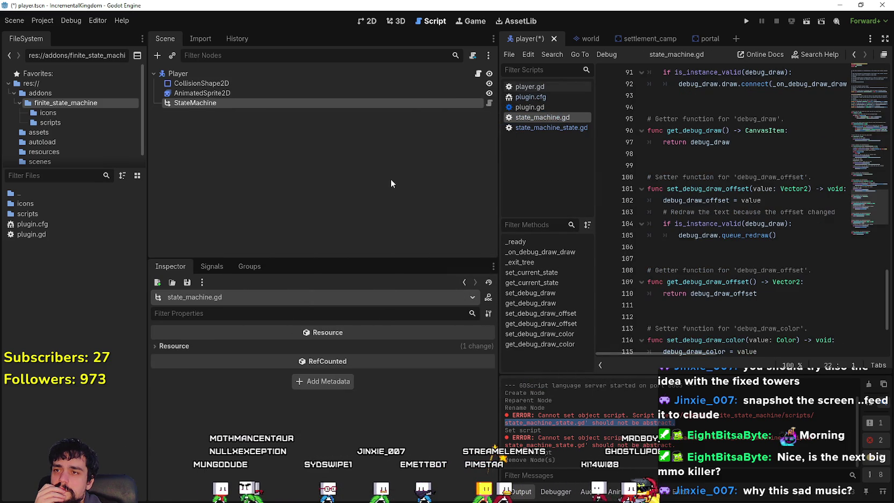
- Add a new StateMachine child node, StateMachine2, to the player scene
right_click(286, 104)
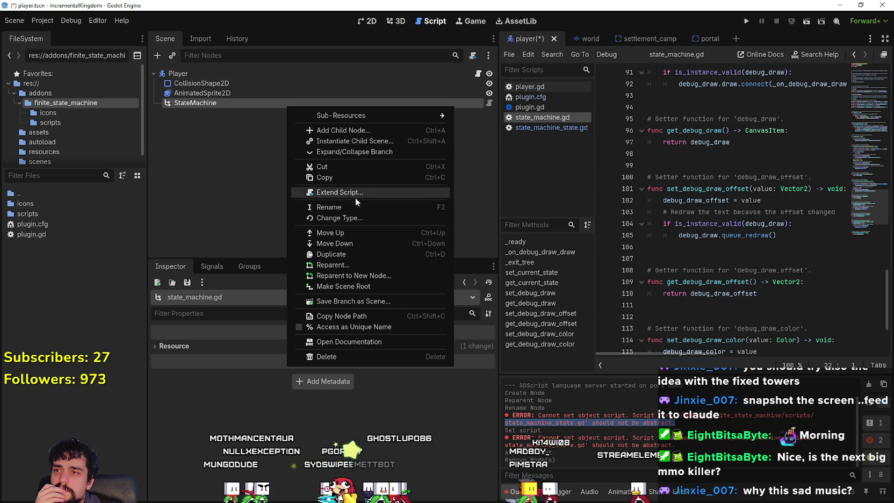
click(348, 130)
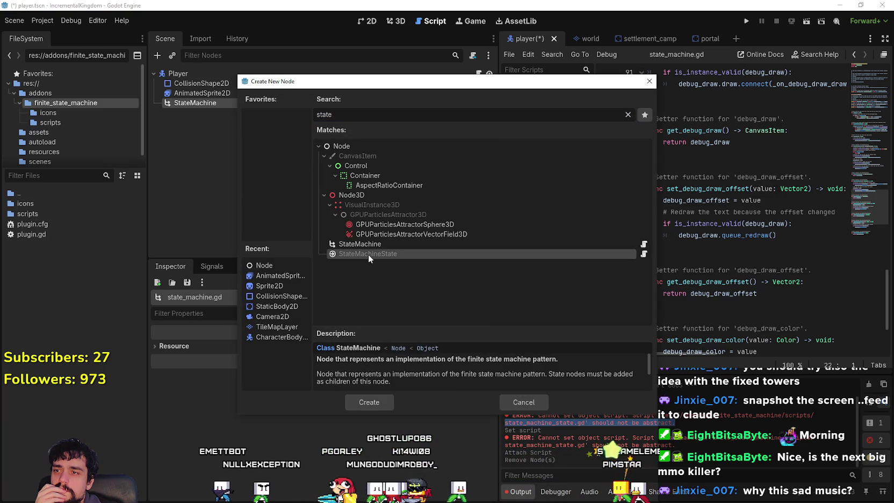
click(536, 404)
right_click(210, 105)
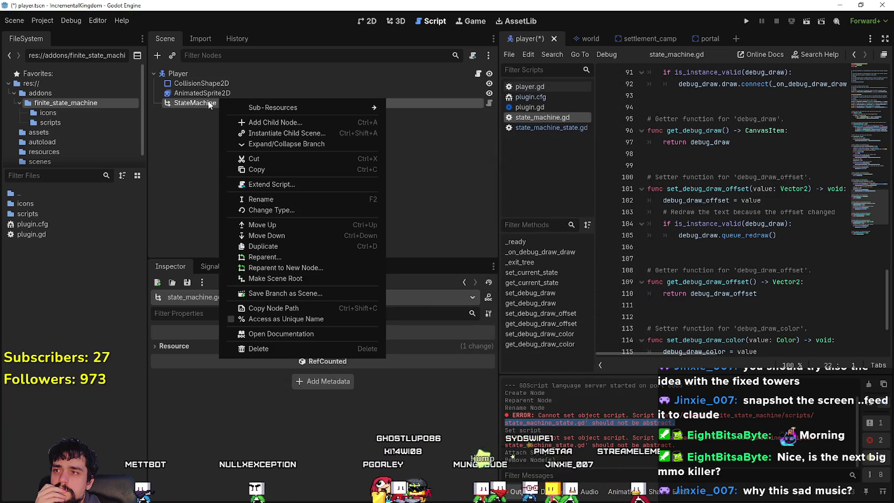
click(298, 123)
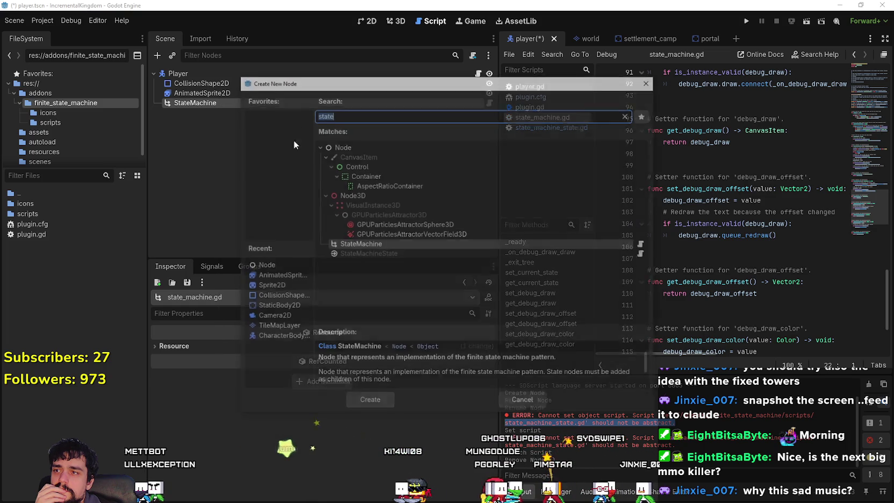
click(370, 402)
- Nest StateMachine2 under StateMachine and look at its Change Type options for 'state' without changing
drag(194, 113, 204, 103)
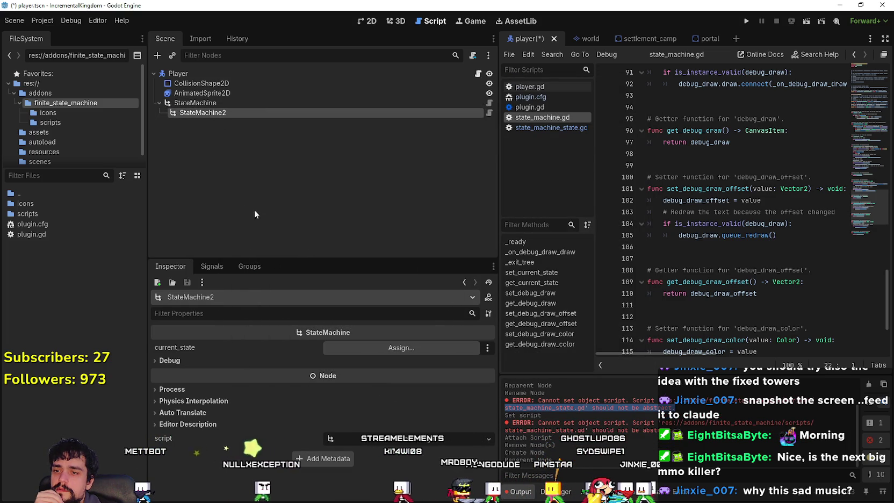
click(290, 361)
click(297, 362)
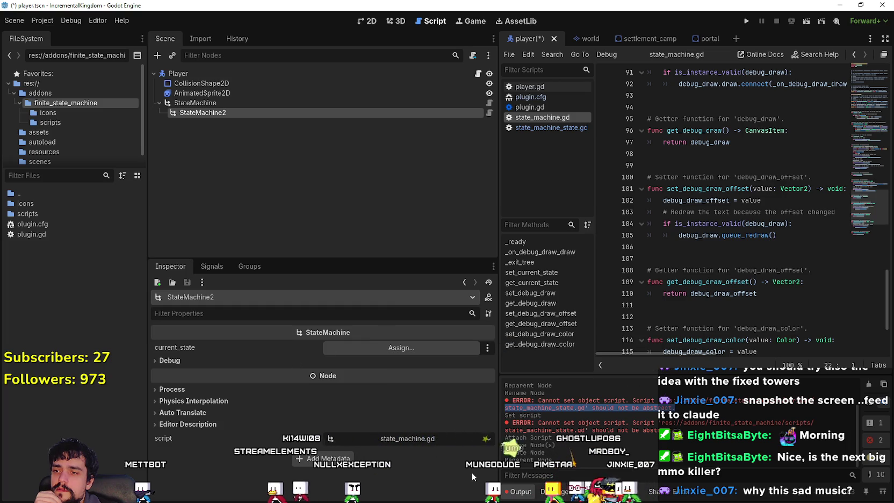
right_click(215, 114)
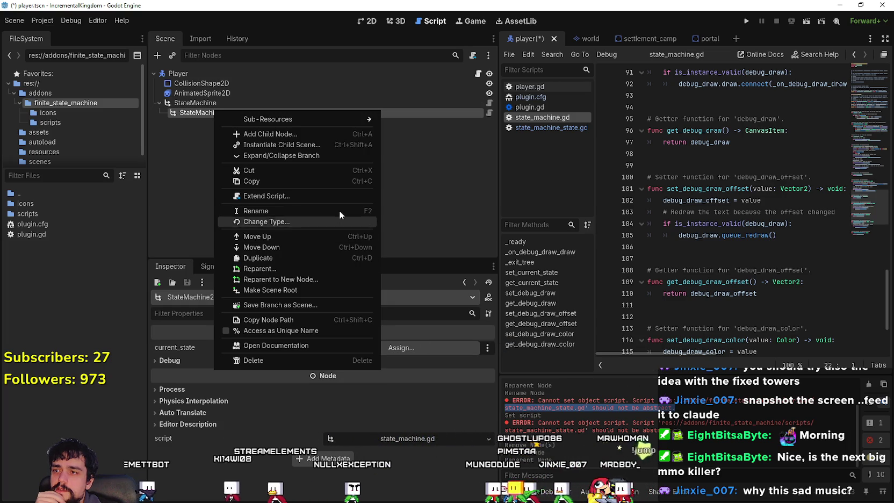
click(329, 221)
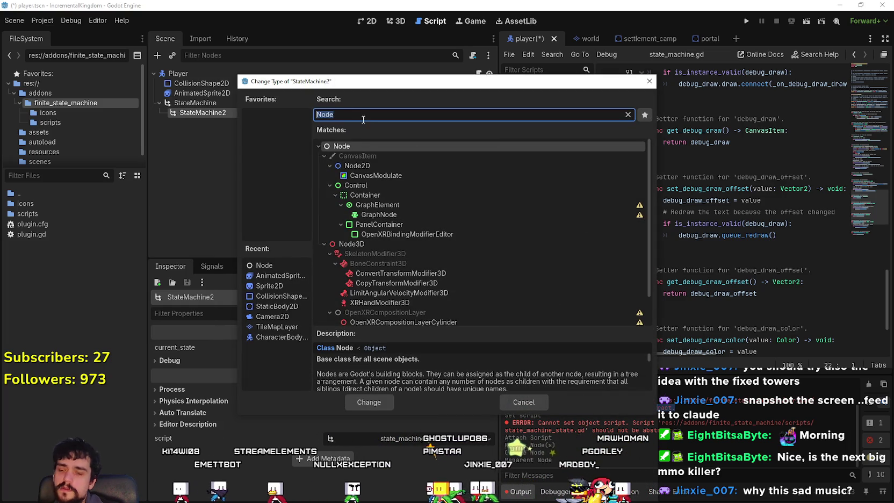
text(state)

EXERCISE:
Give the data again exactly. Keep the images out.

OUTPUT FOR THIS TASK:
- Add a new StateMachine child node, StateMachine2, to the player scene
right_click(286, 104)
click(348, 130)
click(536, 404)
right_click(210, 105)
click(298, 123)
click(370, 402)
- Nest StateMachine2 under StateMachine and look at its Change Type options for 'state' without changing
drag(194, 113, 204, 103)
click(290, 361)
click(297, 362)
right_click(215, 114)
click(329, 221)
text(state)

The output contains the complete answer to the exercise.